RDD Basics: ✅ Tasks: Word count example

In [11]:
from pyspark.sql import SparkSession

# Create Spark Session
spark = SparkSession.builder \
    .appName("HelloWorld") \
    .getOrCreate()
# Example 1 – Creating an RDD
# Create RDD from a Python list
data = [1, 2, 3, 4, 5]
rdd = spark.sparkContext.parallelize(data)
print("RDD from Python list:", rdd.collect())

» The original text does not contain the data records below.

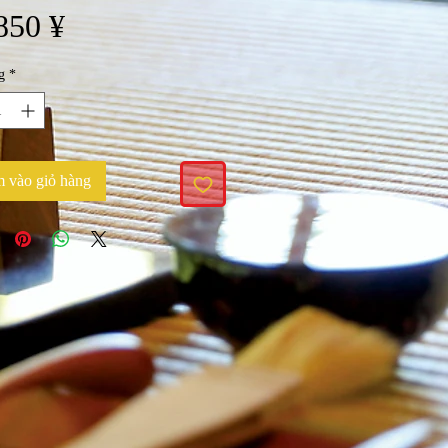
Giá
850 ¥
g
*
 vào giỏ hàng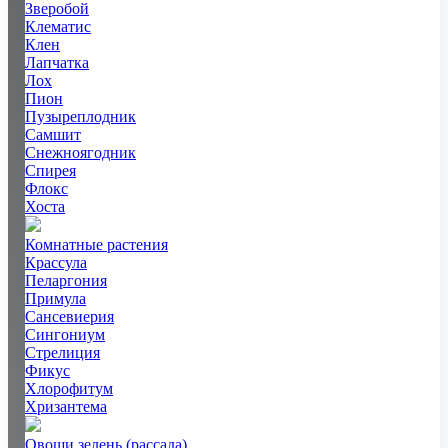
Зверобой
Клематис
Клен
Лапчатка
Лох
Пион
Пузыреплодник
Самшит
Снежноягодник
Спирея
Флокс
Хоста
Комнатные растения
Крассула
Пеларгония
Примула
Сансевиерия
Сингониум
Стрелиция
Фикус
Хлорофитум
Хризантема
Овощи зелень (рассада)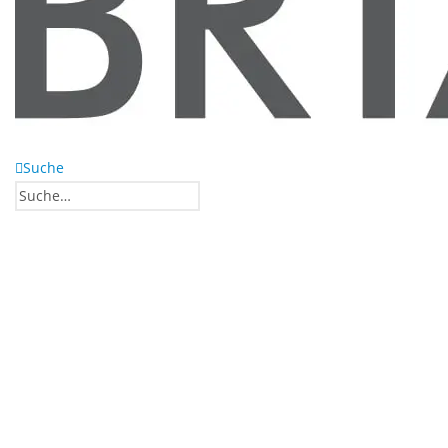
Suche
0
0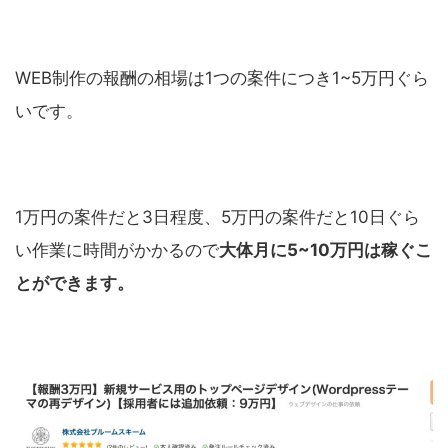
WEB制作の報酬の相場は1つの案件につき1~5万円ぐら
いです。
1万円の案件だと3日程度、5万円の案件だと10日ぐら
い作業に時間がかかるので
大体月に5~10万円は稼ぐこ
とができます。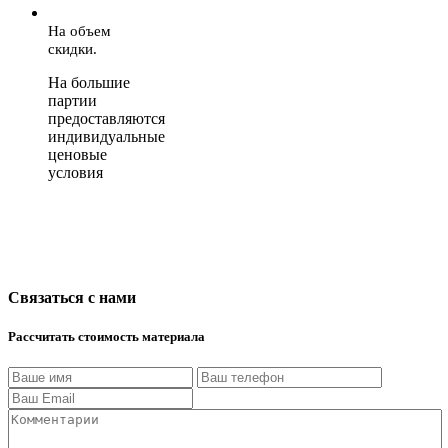
На объем
скидки.
На большие
партии
предоставляются
индивидуальные
ценовые
условия
Связаться с нами
Рассчитать стоимость материала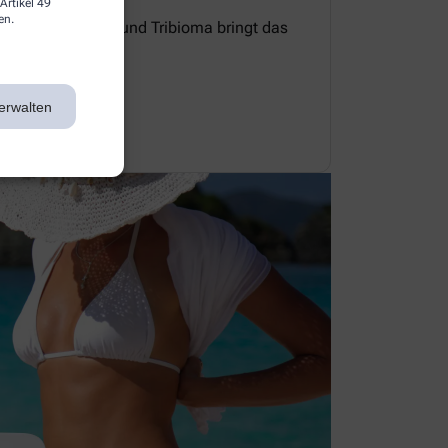
Artikel 49
en.
e Zellerneuerung und Tribioma bringt das
 Gleichgewicht.
erwalten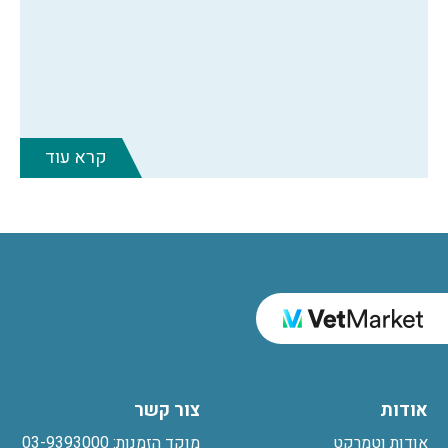
קרא עוד
אודות
צור קשר
אודות וטמרקט
מוקד הזמנות: 03-9393000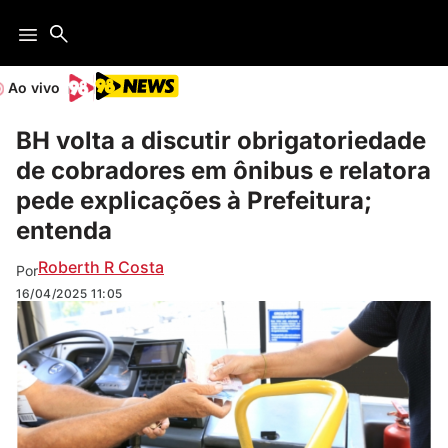
Ao vivo
BH volta a discutir obrigatoriedade
de cobradores em ônibus e relatora
pede explicações à Prefeitura;
entenda
Roberth R Costa
Por
16/04/2025
11:05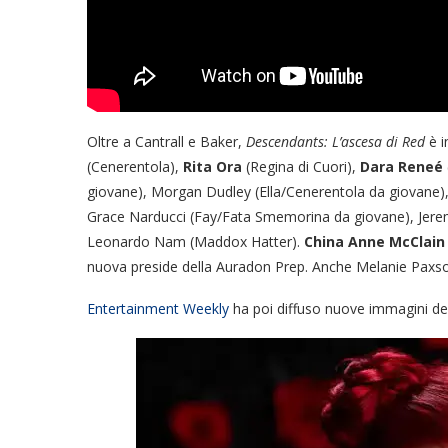
Oltre a Cantrall e Baker,
Descendants: L’ascesa di Red
è i
(Cenerentola),
Rita Ora
(Regina di Cuori),
Dara Reneé
giovane), Morgan Dudley (Ella/Cenerentola da giovane), 
Grace Narducci (Fay/Fata Smemorina da giovane), Jerem
Leonardo Nam (Maddox Hatter).
China Anne McClain
nuova preside della Auradon Prep. Anche Melanie Paxson
Entertainment Weekly
ha poi diffuso nuove immagini del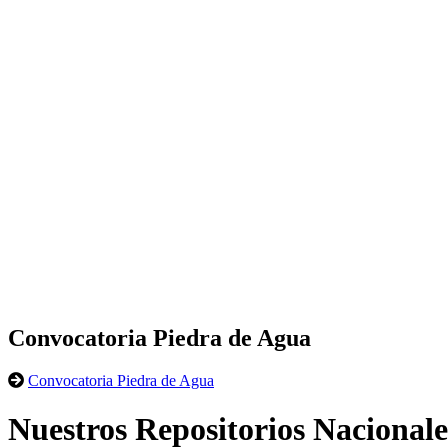
Convocatoria Piedra de Agua
Convocatoria Piedra de Agua
Nuestros Repositorios Nacionale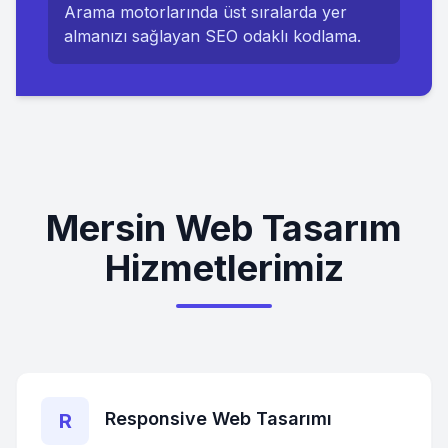
Arama motorlarında üst sıralarda yer
almanızı sağlayan SEO odaklı kodlama.
Mersin Web Tasarım
Hizmetlerimiz
Responsive Web Tasarımı
R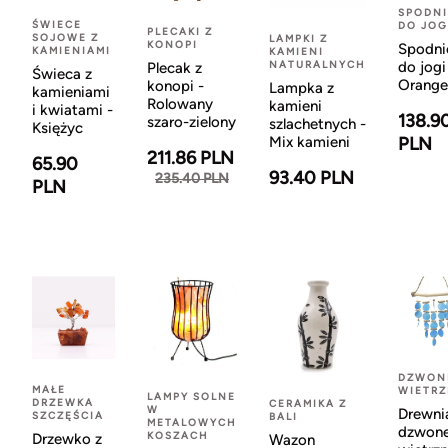
SPODNI
ŚWIECE
DO JOG
PLECAKI Z
SOJOWE Z
LAMPKI Z
KONOPI
Spodni
KAMIENIAMI
KAMIENI
NATURALNYCH
do jogi
Plecak z
Świeca z
Orange
konopi -
Lampka z
kamieniami
Rolowany
kamieni
i kwiatami -
138.9
szaro-zielony
szlachetnych -
Księżyc
Mix kamieni
PLN
211.86 PLN
65.90
93.40 PLN
235.40 PLN
PLN
DZWON
MAŁE
WIETR
LAMPY SOLNE
DRZEWKA
CERAMIKA Z
W
Drewni
SZCZĘŚCIA
BALI
METALOWYCH
dzwon
KOSZACH
Drzewko z
Wazon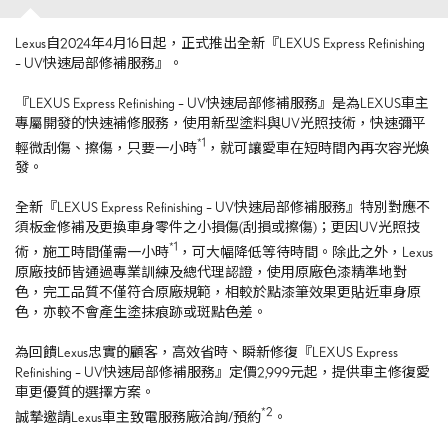
Lexus自2024年4月16日起，正式推出全新『LEXUS Express Refinishing
– UV快速局部修補服務』。
『LEXUS Express Refinishing – UV快速局部修補服務』是為LEXUS車主
專屬開發的快速補修服務，使用新型塗料與UV光照技術，快速彌平
*1
輕微刮傷、擦傷，只要一小時
，就可讓愛車在短時間內再次容光煥
發。
全新『LEXUS Express Refinishing – UV快速局部修補服務』特別對應不
須板金修補及更換車身零件之小損傷(刮損或擦傷)；更因UV光照技
*1
術，施工時間僅需一小時
，可大幅降低等待時間。除此之外，Lexus
原廠技師皆通過專業訓練及總代理認證，使用原廠色漆精準地對
色，完工品質不僅符合原廠規範，相較於點漆筆效果更貼近車身原
色，亦較不會產生塗抹痕跡或斑點色差。
為回饋Lexus忠實的顧客，高效省時、瞬新修復『LEXUS Express
Refinishing – UV快速局部修補服務』定價2,999元起，提供車主修復愛
車更優質的選擇方案。
*2
誠摯邀請Lexus車主致電服務廠洽詢/預約
。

RDD from Python list: [1, 2, 3, 4, 5]


⚡ Example 2 – Transformations & Actions

In [12]:
# Transformation: square each number
squared = rdd.map(lambda x: x * x)

# Action: collect results
print("Squared:", squared.collect())

Squared: [1, 4, 9, 16, 25]


⚡ Example 3 – Filter Example

In [4]:
evens = rdd.filter(lambda x: x % 2 == 0)
print("Even Numbers:", evens.collect())

Even Numbers: [2, 4]


⚡ Example 4 – Word Count (Classic Example) Map and Reduce

In [8]:
# Sample text
text = ["hello world", "hello spark", "pyspark rdd example"]

# Create RDD
rdd = spark.sparkContext.parallelize(text)

# Split into words
words = rdd.flatMap(lambda line: line.split(" "))
print("Words:", words.collect())
# Count words
word_counts = words.map(lambda word: (word, 1)).reduceByKey(lambda a, b: a + b)

print("Word Counts:", word_counts.collect())


Words: ['hello', 'world', 'hello', 'spark', 'pyspark', 'rdd', 'example']
Word Counts: [('world', 1), ('spark', 1), ('pyspark', 1), ('example', 1), ('hello', 2), ('rdd', 1)]